From: Kenneth Whistler (kenw@sybase.com)
Date: Thu Apr 29 2004 - 19:56:31 EDT
Peter Kirk wrote, in response to Ernest Cline:
> >... It simply is impossible
> >to simulate non-zero canonical combining class characters in Unicode
> >with anything other than a character with the appropriate canonical
> >combining class. ...
> >
>
> True. But fortunately Unicode don't really need to worry about
> normalisation of PUA data, as this is surely out of its scope.
Not quite. PUA code points are subject to the Unicode normalization
algorithm, as well as any other. Their behavior in NFC or NFD,
for example, is rigidly defined, if trivial: a PUA code point
normalizes to itself.
That doesn't prevent a user of PUA code points, defined as
whatever characters, from also defining equivalences among
PUA characters (or sequences) or between PUA characters
(or sequences) and standard Unicode characters (or sequences),
and then "normalizing" data based on those equivalences.
Any such normalization would *not*, however, be Unicode
normalization, as defined in UAX #15. Such equivalences, which
depend on interpretations of PUA code points that are the
result of private agreement, are themselves subject to
private agreement.
So, to specify it in terms of actual code points, and using
my previous example, if I define:
U+E000 = SNOREFRED LOGO CHARACTER (glyph: an elmtree with two chipmunks)

· · ·

What you will do:
**A.** Answer these questions about the post on Unicode normalization:
(i) In NFC or NFD, what does a PUA code point normalize to?
(ii) Which document defines Unicode normalization?
(iii) What glyph does the writer assign to U+E000?
**B.** Extract the page text from every row verbatim, line for line, and leave the pictures out.
The rows have no connection to the post on Unicode normalization above them.

· · ·

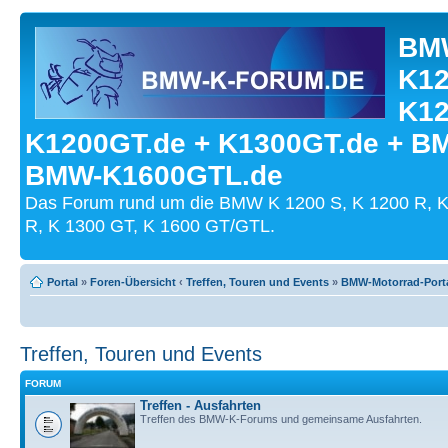
BMW
K12
K12
K1200GT.de + K1300GT.de + B
BMW-K1600GTL.de
Das Forum rund um die BMW K 1200 S, K 1200 R, K
R, K 1300 GT, K 1600 GT/GTL.
Portal
»
Foren-Übersicht
‹
Treffen, Touren und Events
»
BMW-Motorrad-Port
Treffen, Touren und Events
FORUM
Treffen - Ausfahrten
Treffen des BMW-K-Forums und gemeinsame Ausfahrten.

· · ·

Solutions below:
**A.**
(i) It normalizes to itself.
(ii) UAX #15.
(iii) An elmtree with two chipmunks.

**B.**
BMW
K12
K12
K1200GT.de + K1300GT.de + B
BMW-K1600GTL.de
Das Forum rund um die BMW K 1200 S, K 1200 R, K
R, K 1300 GT, K 1600 GT/GTL.
Portal
»
Foren-Übersicht
‹
Treffen, Touren und Events
»
BMW-Motorrad-Port
Treffen, Touren und Events
FORUM
Treffen - Ausfahrten
Treffen des BMW-K-Forums und gemeinsame Ausfahrten.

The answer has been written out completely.